##### DATA FOR ANALYSIS

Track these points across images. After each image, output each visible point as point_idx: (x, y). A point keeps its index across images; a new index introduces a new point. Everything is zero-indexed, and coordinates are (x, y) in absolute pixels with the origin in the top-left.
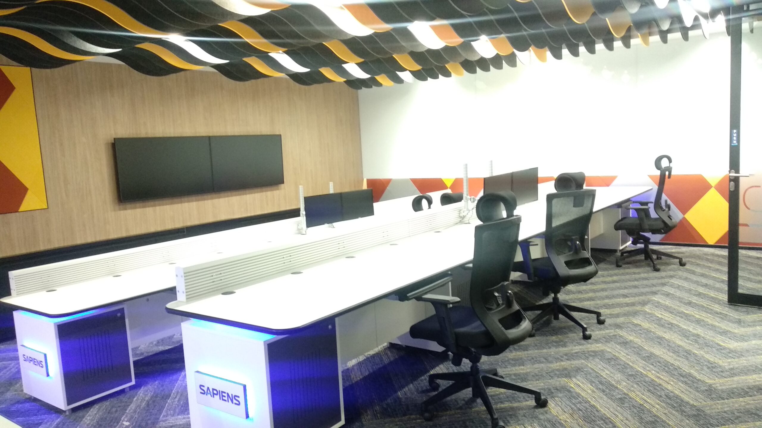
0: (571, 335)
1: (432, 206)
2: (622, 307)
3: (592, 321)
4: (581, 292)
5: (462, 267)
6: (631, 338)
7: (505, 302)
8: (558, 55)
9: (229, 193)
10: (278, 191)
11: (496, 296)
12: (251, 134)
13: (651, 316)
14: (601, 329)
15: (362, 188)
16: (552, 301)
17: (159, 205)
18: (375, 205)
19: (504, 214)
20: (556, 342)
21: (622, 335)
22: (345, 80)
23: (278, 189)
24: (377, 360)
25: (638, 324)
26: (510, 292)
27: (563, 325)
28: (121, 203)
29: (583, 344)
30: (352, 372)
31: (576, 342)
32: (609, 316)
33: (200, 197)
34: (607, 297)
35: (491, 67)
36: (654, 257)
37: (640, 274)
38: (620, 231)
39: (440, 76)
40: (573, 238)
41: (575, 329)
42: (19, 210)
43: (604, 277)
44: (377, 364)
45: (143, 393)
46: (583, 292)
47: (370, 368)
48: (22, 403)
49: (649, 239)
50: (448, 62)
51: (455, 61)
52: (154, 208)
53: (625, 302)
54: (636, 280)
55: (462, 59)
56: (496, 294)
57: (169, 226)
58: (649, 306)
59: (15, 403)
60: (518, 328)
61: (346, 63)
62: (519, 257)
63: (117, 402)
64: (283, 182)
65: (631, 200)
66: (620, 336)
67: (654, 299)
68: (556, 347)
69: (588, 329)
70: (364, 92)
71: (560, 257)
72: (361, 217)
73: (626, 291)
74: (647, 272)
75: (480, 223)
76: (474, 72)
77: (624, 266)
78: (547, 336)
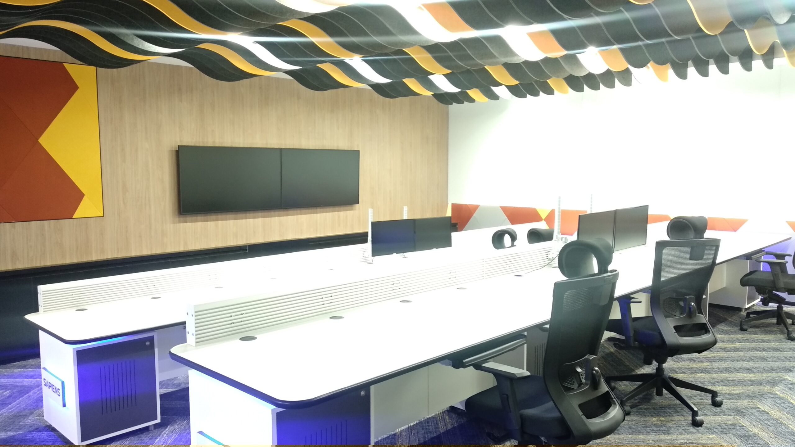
0: (676, 418)
1: (515, 243)
2: (745, 385)
3: (706, 401)
4: (694, 360)
5: (539, 327)
6: (756, 430)
7: (589, 382)
8: (682, 74)
9: (299, 211)
10: (352, 212)
11: (578, 373)
12: (327, 148)
13: (783, 401)
14: (716, 414)
15: (446, 214)
16: (654, 371)
17: (222, 220)
18: (454, 235)
19: (595, 268)
20: (656, 426)
21: (744, 425)
22: (433, 93)
23: (352, 210)
24: (432, 426)
25: (765, 412)
26: (597, 369)
27: (666, 403)
28: (181, 216)
29: (691, 433)
30: (398, 439)
31: (683, 428)
32: (728, 397)
33: (266, 213)
34: (726, 370)
35: (601, 86)
36: (789, 321)
37: (770, 342)
38: (747, 287)
39: (541, 93)
40: (686, 298)
41: (682, 409)
42: (74, 217)
43: (724, 342)
44: (430, 432)
45: (167, 434)
46: (696, 359)
47: (421, 436)
48: (40, 431)
49: (784, 299)
50: (549, 78)
51: (558, 77)
52: (216, 222)
53: (748, 378)
54: (764, 350)
55: (567, 75)
56: (579, 370)
57: (231, 242)
58: (780, 386)
59: (33, 431)
60: (604, 418)
61: (432, 74)
62: (616, 314)
63: (138, 442)
64: (358, 203)
65: (764, 251)
66: (740, 426)
67: (787, 377)
68: (656, 432)
69: (699, 412)
70: (454, 107)
71: (668, 319)
72: (436, 248)
73: (751, 364)
74: (780, 341)
75: (562, 278)
76: (581, 90)
77: (749, 330)
78: (646, 416)
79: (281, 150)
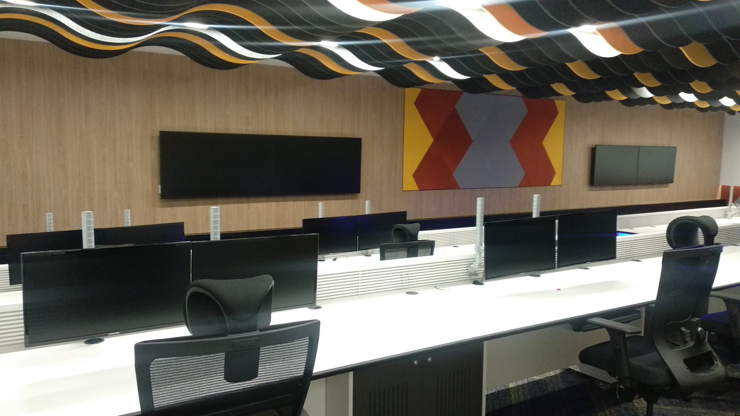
42: (551, 185)
79: (639, 147)
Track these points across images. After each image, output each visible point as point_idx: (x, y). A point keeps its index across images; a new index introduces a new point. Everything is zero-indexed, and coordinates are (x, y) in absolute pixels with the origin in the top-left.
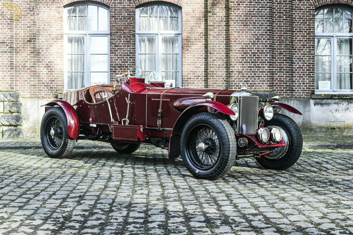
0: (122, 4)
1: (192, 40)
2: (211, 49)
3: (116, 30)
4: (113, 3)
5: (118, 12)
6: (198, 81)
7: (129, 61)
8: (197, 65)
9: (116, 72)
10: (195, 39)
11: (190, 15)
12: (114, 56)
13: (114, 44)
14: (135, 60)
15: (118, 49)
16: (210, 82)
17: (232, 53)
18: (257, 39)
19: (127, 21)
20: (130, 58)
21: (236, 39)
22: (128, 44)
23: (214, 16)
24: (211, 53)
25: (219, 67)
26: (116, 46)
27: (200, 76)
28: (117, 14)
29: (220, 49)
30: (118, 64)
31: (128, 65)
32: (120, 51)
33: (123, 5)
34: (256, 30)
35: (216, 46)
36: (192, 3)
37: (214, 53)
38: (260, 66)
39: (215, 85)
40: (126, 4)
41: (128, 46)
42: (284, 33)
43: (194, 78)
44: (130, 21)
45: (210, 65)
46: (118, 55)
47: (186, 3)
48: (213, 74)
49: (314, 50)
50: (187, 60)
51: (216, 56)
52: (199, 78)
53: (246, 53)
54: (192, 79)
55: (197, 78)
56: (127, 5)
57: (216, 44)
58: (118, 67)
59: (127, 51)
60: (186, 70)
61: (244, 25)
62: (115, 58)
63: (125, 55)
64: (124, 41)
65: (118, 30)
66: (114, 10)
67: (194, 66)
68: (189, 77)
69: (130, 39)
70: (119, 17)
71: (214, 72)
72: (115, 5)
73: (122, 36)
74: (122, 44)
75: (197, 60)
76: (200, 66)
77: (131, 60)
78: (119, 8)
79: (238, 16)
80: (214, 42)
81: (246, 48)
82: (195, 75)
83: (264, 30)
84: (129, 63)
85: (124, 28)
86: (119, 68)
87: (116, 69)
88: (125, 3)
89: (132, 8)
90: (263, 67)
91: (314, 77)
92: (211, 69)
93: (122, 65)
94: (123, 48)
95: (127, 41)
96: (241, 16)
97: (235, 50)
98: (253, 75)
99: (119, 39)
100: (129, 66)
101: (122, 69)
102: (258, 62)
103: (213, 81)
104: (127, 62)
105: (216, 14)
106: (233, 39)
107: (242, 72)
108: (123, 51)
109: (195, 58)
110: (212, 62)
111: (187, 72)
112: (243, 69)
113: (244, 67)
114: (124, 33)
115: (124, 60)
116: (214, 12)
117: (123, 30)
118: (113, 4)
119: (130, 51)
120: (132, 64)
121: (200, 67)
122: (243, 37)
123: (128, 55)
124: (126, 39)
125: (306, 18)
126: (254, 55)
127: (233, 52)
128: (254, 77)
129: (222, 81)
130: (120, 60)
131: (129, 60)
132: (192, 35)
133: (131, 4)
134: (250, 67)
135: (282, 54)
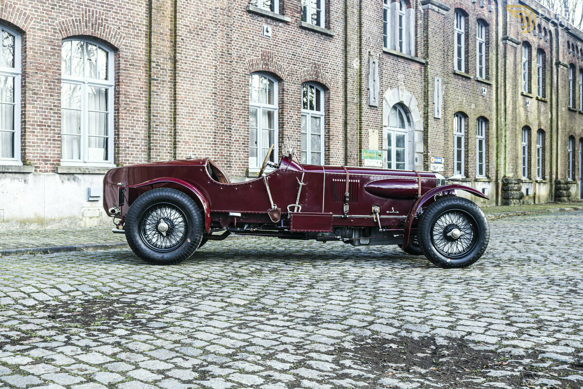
0: (44, 32)
1: (131, 95)
2: (154, 110)
3: (35, 69)
4: (31, 28)
5: (39, 43)
6: (137, 151)
7: (52, 118)
8: (136, 130)
9: (34, 132)
10: (134, 96)
11: (129, 62)
12: (31, 109)
13: (32, 90)
14: (60, 117)
15: (37, 98)
16: (153, 154)
17: (179, 118)
18: (203, 103)
19: (50, 58)
20: (54, 113)
21: (183, 101)
22: (52, 92)
23: (158, 68)
24: (154, 116)
25: (163, 135)
26: (35, 94)
27: (139, 145)
28: (36, 46)
29: (164, 111)
30: (37, 122)
31: (51, 123)
32: (40, 101)
33: (45, 34)
34: (202, 92)
35: (159, 107)
36: (131, 47)
37: (157, 116)
38: (206, 136)
39: (158, 157)
40: (50, 33)
41: (51, 95)
42: (225, 99)
43: (132, 148)
44: (55, 59)
45: (153, 131)
46: (37, 108)
47: (125, 45)
48: (156, 143)
49: (248, 121)
50: (125, 122)
51: (159, 119)
52: (139, 147)
53: (192, 119)
54: (130, 149)
55: (136, 148)
56: (51, 35)
57: (160, 104)
58: (38, 125)
59: (50, 102)
60: (124, 136)
61: (191, 84)
62: (34, 111)
63: (47, 109)
64: (46, 88)
65: (38, 70)
66: (33, 39)
67: (133, 131)
68: (127, 146)
69: (54, 85)
70: (40, 50)
71: (157, 140)
72: (34, 32)
73: (44, 80)
74: (43, 91)
75: (136, 124)
76: (139, 131)
77: (55, 117)
78: (40, 36)
79: (184, 72)
80: (158, 101)
81: (192, 113)
82: (134, 143)
83: (210, 93)
84: (52, 121)
85: (47, 68)
86: (38, 127)
87: (34, 129)
88: (49, 31)
89: (57, 40)
90: (209, 138)
91: (248, 152)
92: (153, 137)
93: (42, 122)
94: (45, 98)
95: (50, 89)
96: (188, 72)
97: (182, 115)
98: (199, 147)
99: (39, 84)
100: (52, 125)
101: (42, 129)
102: (203, 132)
103: (156, 152)
104: (50, 119)
105: (160, 66)
106: (180, 100)
107: (188, 142)
108: (45, 102)
109: (134, 120)
110: (156, 128)
111: (124, 138)
112: (190, 139)
113: (191, 136)
114: (47, 76)
115: (46, 116)
116: (158, 62)
117: (45, 71)
118: (32, 30)
119: (55, 103)
120: (56, 122)
121: (139, 133)
122: (189, 98)
123: (51, 109)
124: (49, 85)
125: (242, 84)
126: (200, 123)
127: (180, 116)
128: (199, 149)
129: (166, 153)
130: (40, 115)
131: (53, 116)
132: (130, 89)
133: (56, 35)
134: (196, 137)
135: (224, 123)
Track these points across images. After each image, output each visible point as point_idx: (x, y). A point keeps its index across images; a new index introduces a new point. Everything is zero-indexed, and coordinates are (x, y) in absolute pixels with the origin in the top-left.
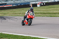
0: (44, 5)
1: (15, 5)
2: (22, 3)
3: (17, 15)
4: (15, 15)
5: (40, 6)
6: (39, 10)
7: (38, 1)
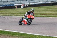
0: (26, 7)
1: (2, 7)
2: (8, 5)
3: (4, 14)
4: (3, 14)
5: (23, 8)
6: (23, 11)
7: (21, 3)
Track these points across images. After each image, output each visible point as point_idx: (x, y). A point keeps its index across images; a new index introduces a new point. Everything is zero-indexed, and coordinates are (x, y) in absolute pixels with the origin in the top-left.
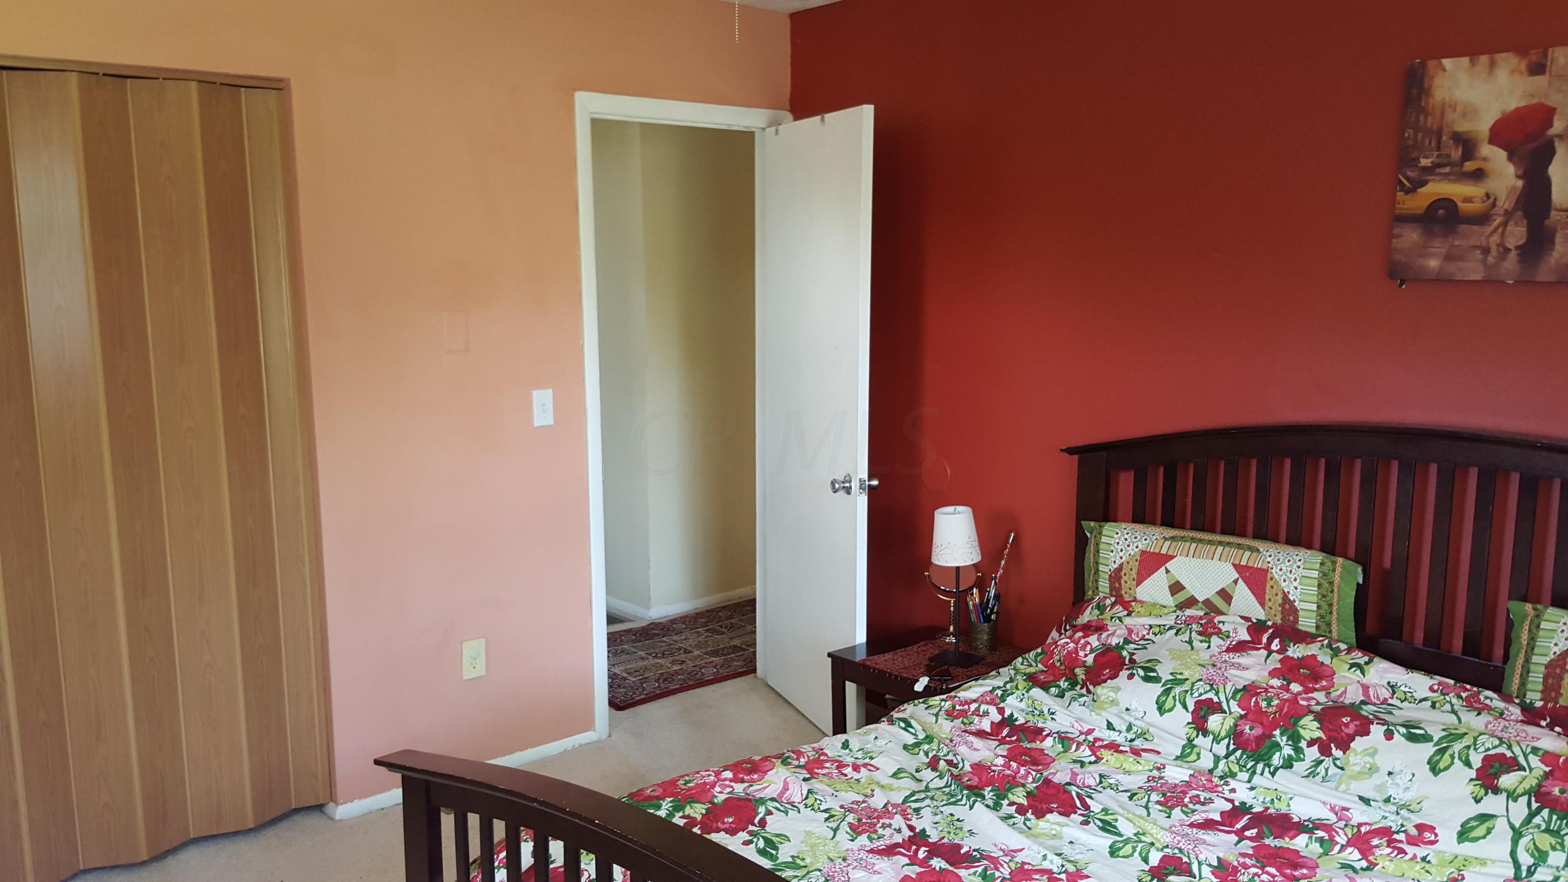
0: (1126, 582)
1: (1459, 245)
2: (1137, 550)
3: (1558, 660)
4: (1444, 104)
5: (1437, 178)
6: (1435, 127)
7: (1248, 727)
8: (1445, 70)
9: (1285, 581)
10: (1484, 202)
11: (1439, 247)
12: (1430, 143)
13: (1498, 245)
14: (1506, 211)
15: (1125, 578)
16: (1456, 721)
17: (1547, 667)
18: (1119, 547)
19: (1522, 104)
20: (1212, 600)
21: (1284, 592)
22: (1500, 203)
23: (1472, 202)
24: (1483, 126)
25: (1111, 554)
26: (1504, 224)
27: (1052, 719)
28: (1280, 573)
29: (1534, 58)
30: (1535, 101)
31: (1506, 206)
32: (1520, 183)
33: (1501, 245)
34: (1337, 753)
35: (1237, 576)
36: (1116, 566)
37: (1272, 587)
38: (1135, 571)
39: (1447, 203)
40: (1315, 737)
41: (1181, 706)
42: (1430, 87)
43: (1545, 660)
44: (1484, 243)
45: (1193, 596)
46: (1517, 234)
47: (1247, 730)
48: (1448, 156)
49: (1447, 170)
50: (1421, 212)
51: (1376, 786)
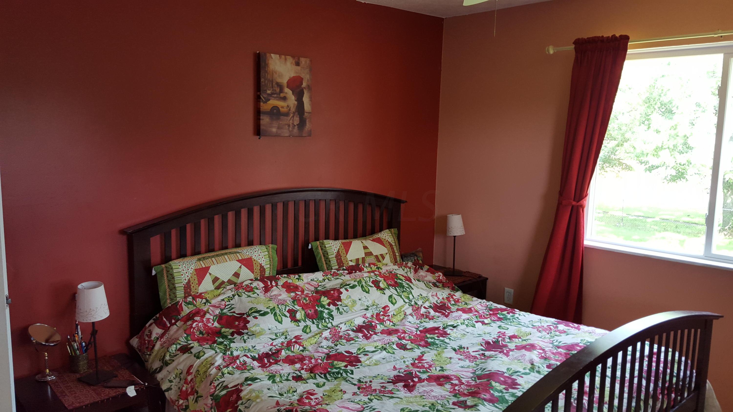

##########

# WHAT IS EXPECTED
Replace "zero-indexed" with "0-indexed" in the listing from its first line through the line containing "72: (361, 217)", and write those lines again with nothing else changed. Leave the pictures out of your answer.

# ANSWER TO THE EXERCISE
Track these points across images. After each image, output each visible point as point_idx: (x, y). A point keeps its index across images; a new index introduces a new point. Everything is 0-indexed, and coordinates are (x, y) in absolute pixels with the origin in the top-left.
0: (571, 335)
1: (432, 206)
2: (622, 307)
3: (592, 321)
4: (581, 292)
5: (462, 267)
6: (631, 338)
7: (505, 302)
8: (558, 55)
9: (229, 193)
10: (278, 191)
11: (496, 296)
12: (251, 134)
13: (651, 316)
14: (601, 329)
15: (362, 188)
16: (552, 301)
17: (159, 205)
18: (375, 205)
19: (504, 214)
20: (556, 342)
21: (622, 335)
22: (345, 80)
23: (278, 189)
24: (377, 360)
25: (638, 324)
26: (510, 292)
27: (563, 325)
28: (121, 203)
29: (583, 344)
30: (352, 372)
31: (576, 342)
32: (609, 316)
33: (200, 197)
34: (607, 297)
35: (491, 67)
36: (654, 257)
37: (640, 274)
38: (620, 231)
39: (440, 76)
40: (573, 238)
41: (575, 329)
42: (19, 210)
43: (604, 277)
44: (377, 364)
45: (143, 393)
46: (583, 292)
47: (370, 368)
48: (22, 403)
49: (649, 239)
50: (448, 62)
51: (455, 61)
52: (154, 208)
53: (625, 302)
54: (636, 280)
55: (462, 59)
56: (496, 294)
57: (169, 226)
58: (649, 306)
59: (15, 403)
60: (518, 328)
61: (346, 63)
62: (519, 257)
63: (117, 402)
64: (283, 182)
65: (631, 200)
66: (620, 336)
67: (654, 299)
68: (556, 347)
69: (588, 329)
70: (364, 92)
71: (560, 257)
72: (361, 217)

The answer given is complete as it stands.